FRAGMENTO SELECCIONADO:
Tengo la sensación de que a
esa convención olvidaron invitar a los autores, a
los inventores y a la sociedad en su conjunto: fue la
"convención simonita", y pactaron
unánimemente quedarse con el
conocimiento de todos los ausentes.

Beneficio y sacrificio en el
intercambio humano IV: la transustanciación de trabajo
finito en beneficio infinito.

Los tres
capítulos anteriores confluyen en un mismo punto
fundamental en este ensayo: hablan
de lo inmaterial, de lo no excluyente, de lo ubicuo, de lo
infungible, pero, cuando interesa, una propiedad intelectual se
puede comprar entera o en participaciones porcentuales entre
varios capitalistas. En su relación con los obreros
también los capitalistas comercian con el conocimiento
en una dimensión finita, puesto que se suspende la no
exclusividad, la ubicuidad, la infungibilidad. Si la propiedad
intelectual no sufriera la pendular transmutación entre la
indivisibilidad de su administración práctica en el
mercado corriente y la perfecta división porcentual en el
mercado de los poderosos, insisto, si no se produjera tal
metamorfosis, todo de lo que se ha dicho poseería mucho
menos sentido.

TAREA A REALIZAR: Transcribe sin cambios, del fragmento sobre la propiedad intelectual, la parte que empieza con las palabras "Tengo la sensación" y termina con "todos los ausentes.".

DATOS RECOPILADOS:
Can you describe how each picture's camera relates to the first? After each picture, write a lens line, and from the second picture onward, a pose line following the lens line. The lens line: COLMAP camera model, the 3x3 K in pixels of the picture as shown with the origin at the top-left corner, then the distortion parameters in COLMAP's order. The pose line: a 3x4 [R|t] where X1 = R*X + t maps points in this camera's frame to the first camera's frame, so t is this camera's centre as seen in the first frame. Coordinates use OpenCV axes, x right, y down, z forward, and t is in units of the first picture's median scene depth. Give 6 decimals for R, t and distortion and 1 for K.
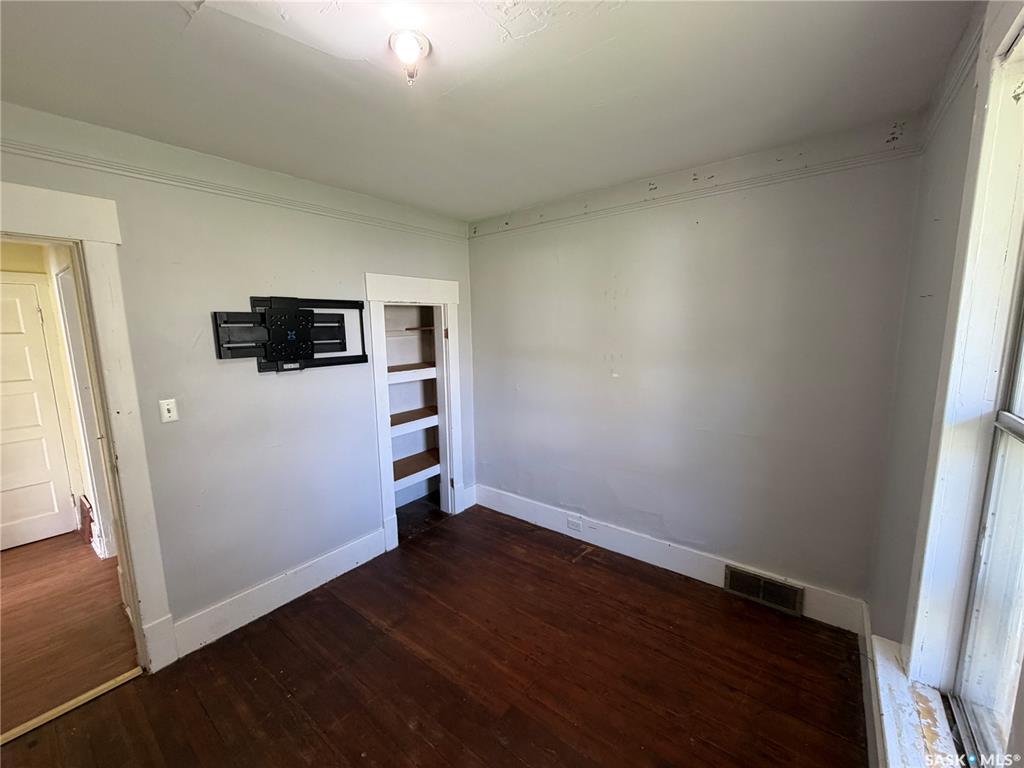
lens RADIAL K [[407.9, 0, 510.6], [0, 407.9, 390.3], [0, 0, 1]] dist [0.000630, -0.000684]
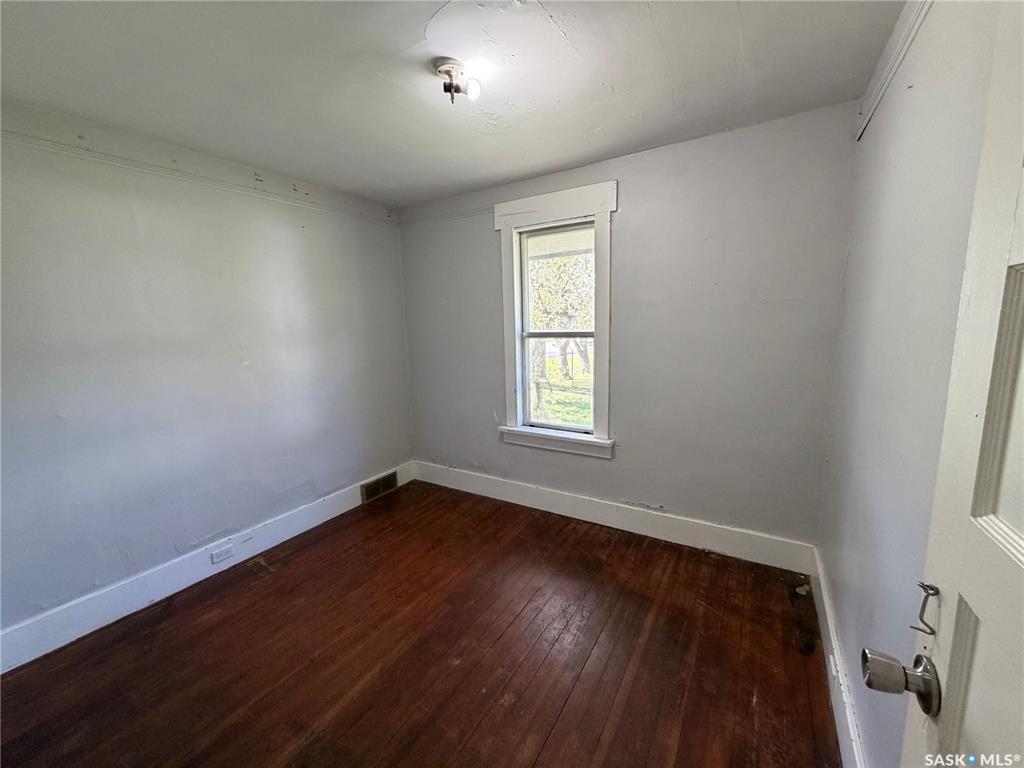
lens RADIAL K [[407.9, 0, 513.6], [0, 407.9, 389.9], [0, 0, 1]] dist [0.000630, -0.000684]
pose [[-0.119028, -0.149668, 0.981546, -0.796855], [0.176672, 0.969605, 0.169272, -0.029054], [-0.977046, 0.193560, -0.088968, 0.525814]]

RESULTADO OBTENIDO:
Tengo la sensación de que a
esa convención olvidaron invitar a los autores, a
los inventores y a la sociedad en su conjunto: fue la
"convención simonita", y pactaron
unánimemente quedarse con el
conocimiento de todos los ausentes.